VectorDistance (NoSQL query)

APPLIES TO: NoSQL

Returns the similarity score between two specified vectors.

Syntax

VectorDistance(<vector_expr1>, <vector_expr2>, [<bool_expr>], [<obj_expr>])  

Arguments

Description
spatial_expr_1 An array of float32 or smaller.
spatial_expr_2 An array of float32 or smaller.
bool_expr A boolean specifying how the computed value is used in an ORDER BY expression. If true, then brute force is used. A value of false uses any index defined on the vector property, if it exists. Default value is false.
obj_expr A JSON formatted object literal used to specify options for the vector distance calculation. Valid items include distanceFunction and dataType.
distanceFunction The metric used to compute distance/similarity.
dataType The data type of the vectors. float32, int8, uint8 values. Default value is float32.

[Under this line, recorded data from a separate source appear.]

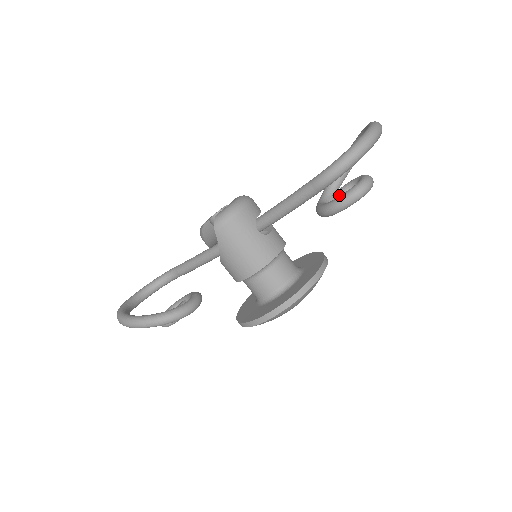
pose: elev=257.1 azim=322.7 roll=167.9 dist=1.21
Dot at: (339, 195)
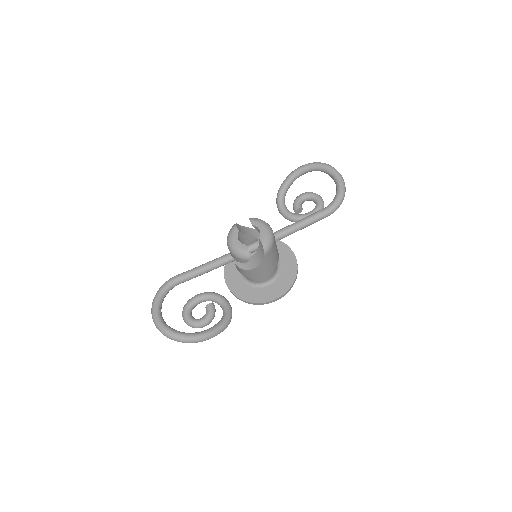
Dot at: (301, 207)
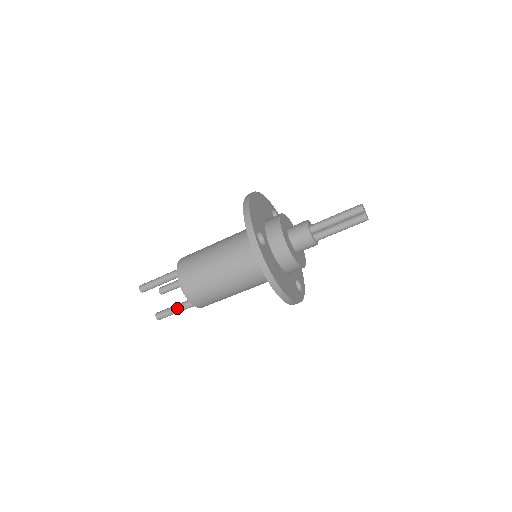
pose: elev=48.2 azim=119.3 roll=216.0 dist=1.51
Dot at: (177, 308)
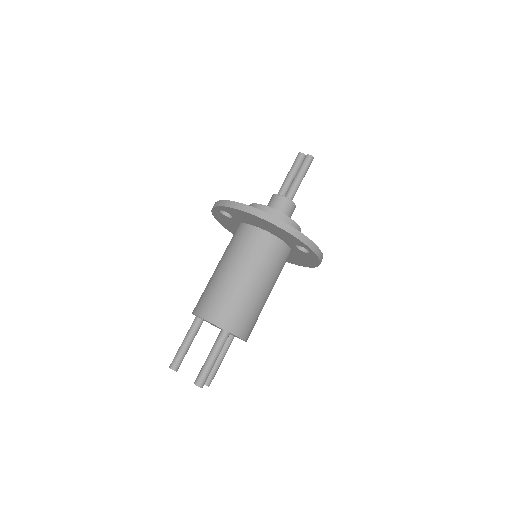
Dot at: (209, 354)
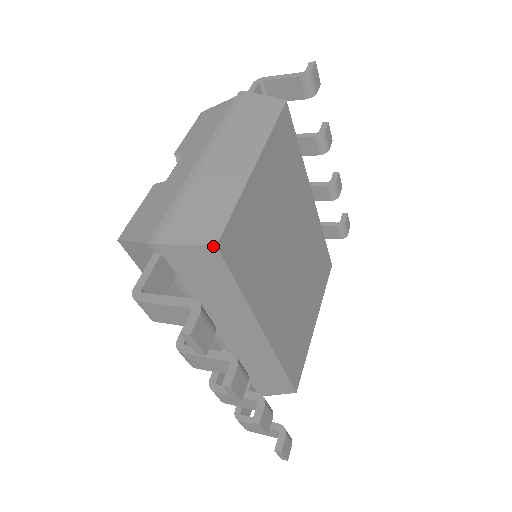
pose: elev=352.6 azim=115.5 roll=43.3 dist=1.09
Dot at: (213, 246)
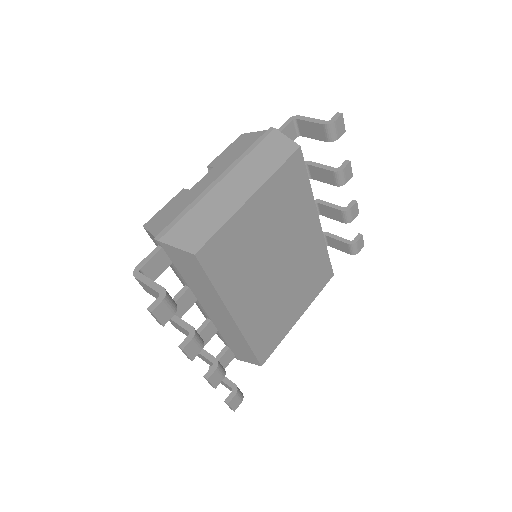
Dot at: (193, 254)
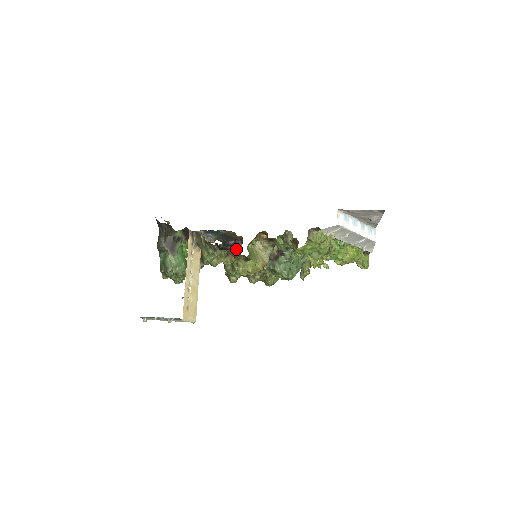
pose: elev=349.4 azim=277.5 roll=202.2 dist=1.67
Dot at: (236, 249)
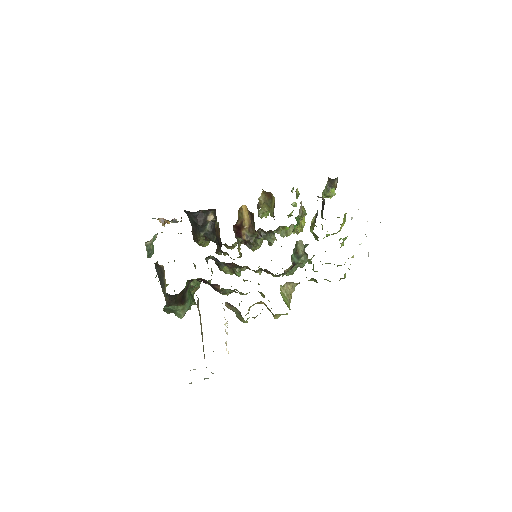
Dot at: (207, 220)
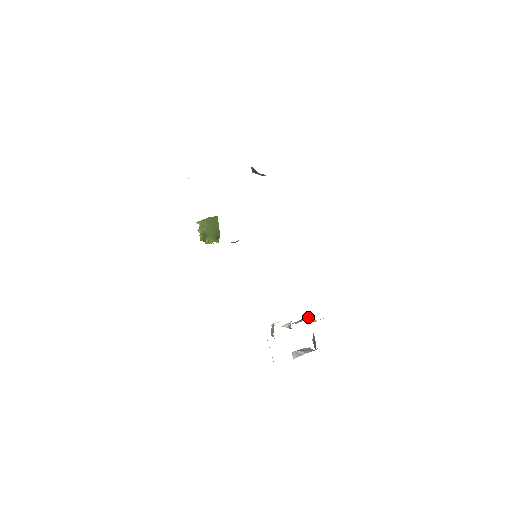
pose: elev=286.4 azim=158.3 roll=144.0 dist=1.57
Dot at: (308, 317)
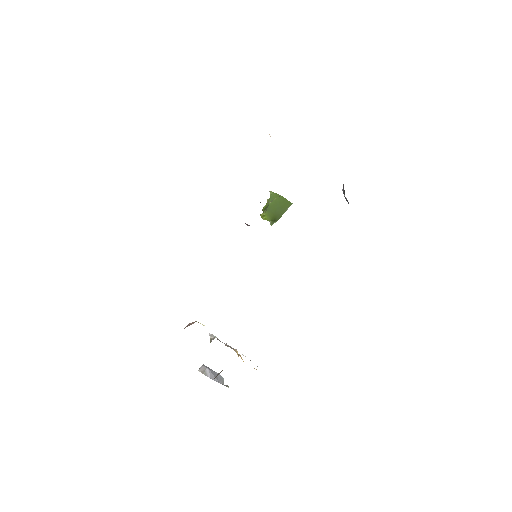
Dot at: occluded
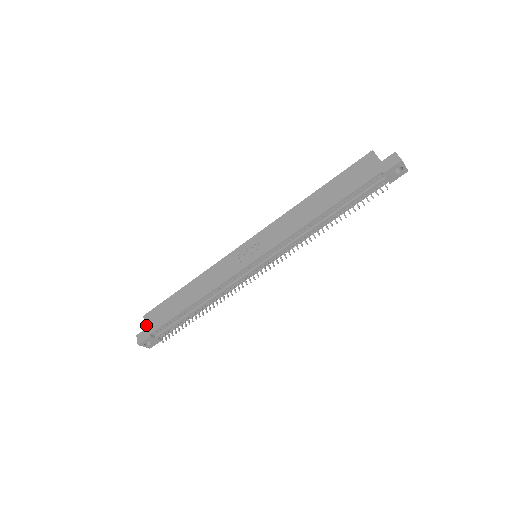
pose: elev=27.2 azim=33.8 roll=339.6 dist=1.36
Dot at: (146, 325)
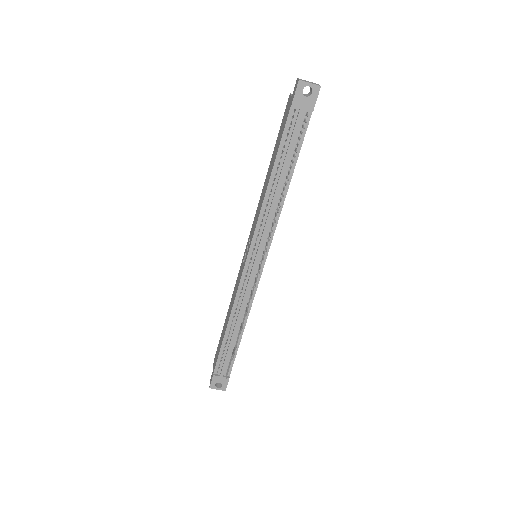
Dot at: (213, 367)
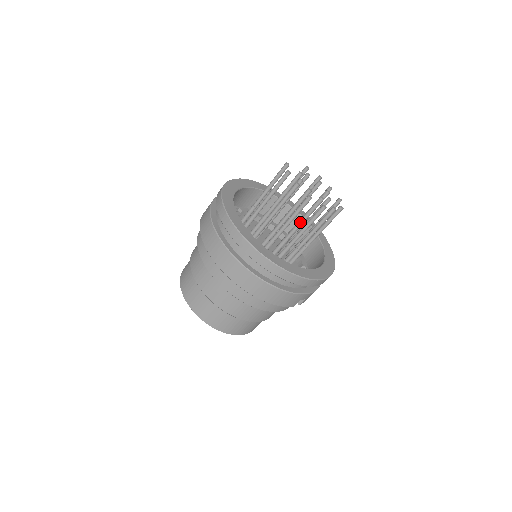
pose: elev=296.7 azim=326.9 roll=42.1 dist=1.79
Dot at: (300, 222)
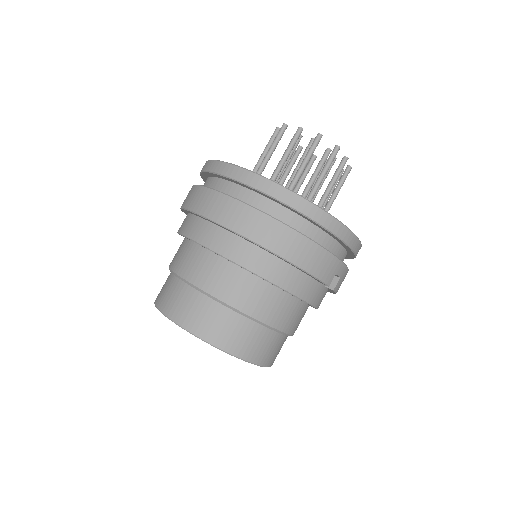
Dot at: (309, 183)
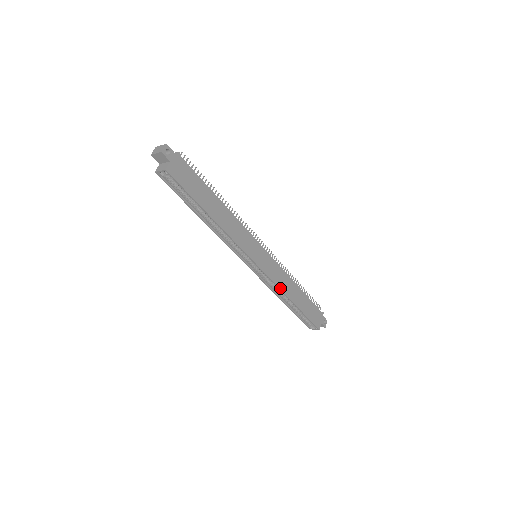
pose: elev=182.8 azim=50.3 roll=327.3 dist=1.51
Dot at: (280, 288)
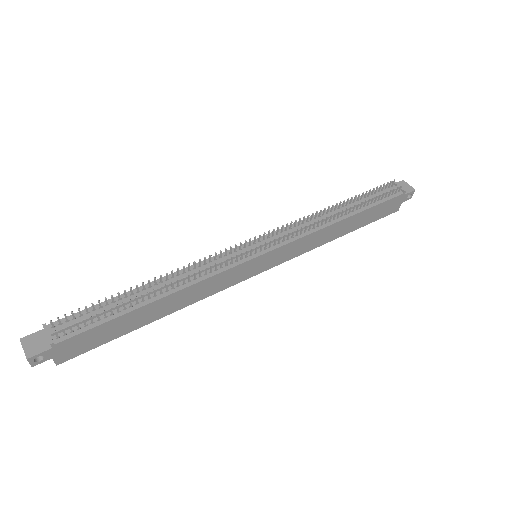
Dot at: (310, 249)
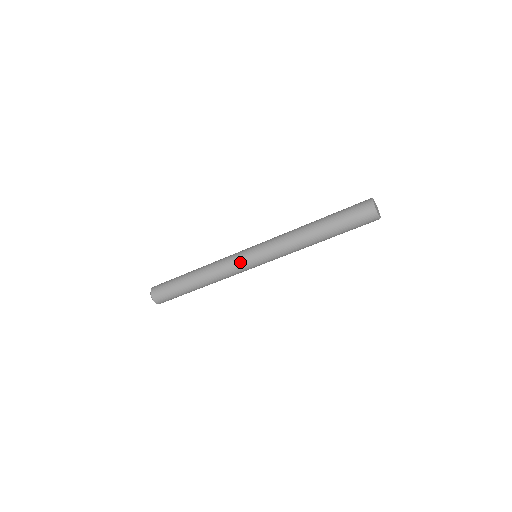
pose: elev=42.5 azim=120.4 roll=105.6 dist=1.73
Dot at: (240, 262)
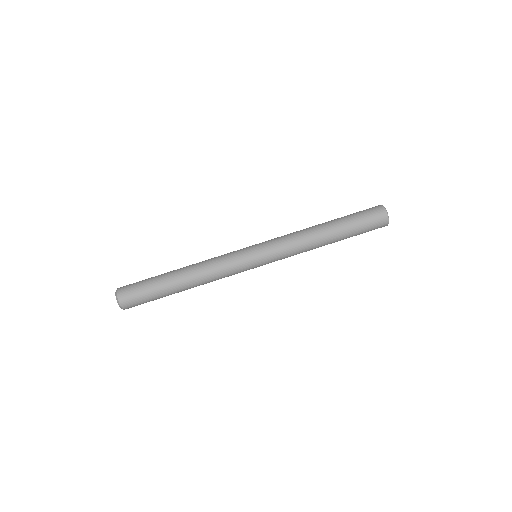
Dot at: (238, 250)
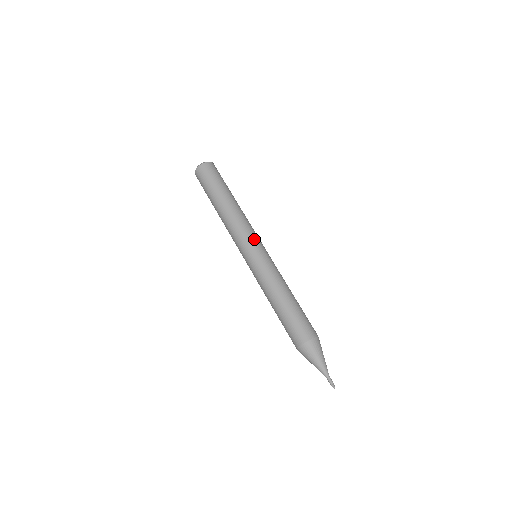
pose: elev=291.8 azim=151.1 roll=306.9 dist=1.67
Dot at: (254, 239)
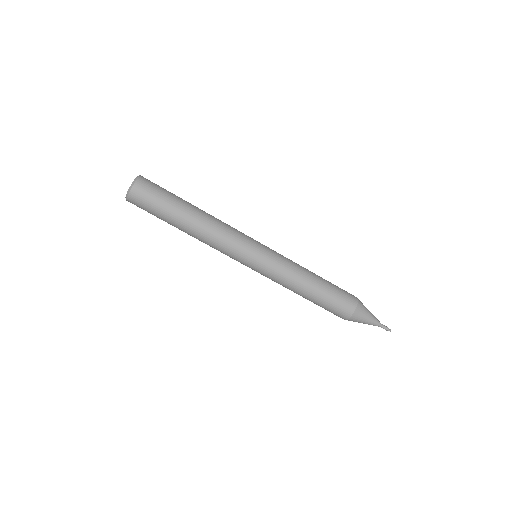
Dot at: (244, 251)
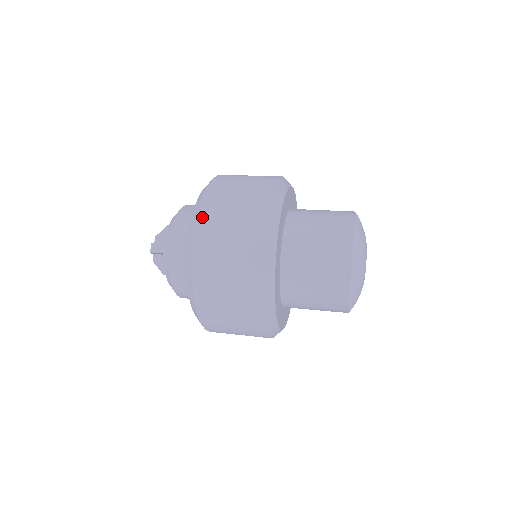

Supported metrics for distanceFunction are:

  • cosine, which has values from -1 (least similar) to +1 (most similar).
  • dotproduct, which has values from -∞ (-inf) (least similar) to +∞ (+inf) (most similar).
  • euclidean, which has values from 0 (most similar) to +∞ (+inf) (least similar).

Return types

Returns a numeric expression that enumerates the similarity score between two expressions.

Examples

This first example includes only the required arguments.

SELECT VALUE {
  name: s.name, 
  similarityScore: VectorDistance(s.vector1, s.vector2)
}
FROM 
  source s
ORDER BY 
  VectorDistance(s.vector1, s.vector2)

This next example also includes optional arguments.

SELECT VALUE {
  name: s.name, 
  similarityScore: VectorDistance(s.vector1, s.vector2, true, {'distanceFunction':'cosine', 'dataType':'float32',})
}
FROM 
  source s
ORDER BY 
  VectorDistance(s.vector1, s.vector2)

Remarks

  • This function requires enrollment in the Azure Cosmos DB NoSQL Vector Search preview feature.
  • This function benefits from a vector index
  • if false is given as the optional bool_expr, then the vector index defined on the path is used, if one exists. If no index is defined on the vector path, then this function reverts to full scan and incurs higher RU charges and higher latency than if using a vector index.
  • When VectorDistance is used in an ORDER BY clause, no direction needs to be specified for the ORDER BY as the results are always sorted in order of most similar (first) to least similar (last) based on the similarity metric used.
  • The result is expressed as a similarity score.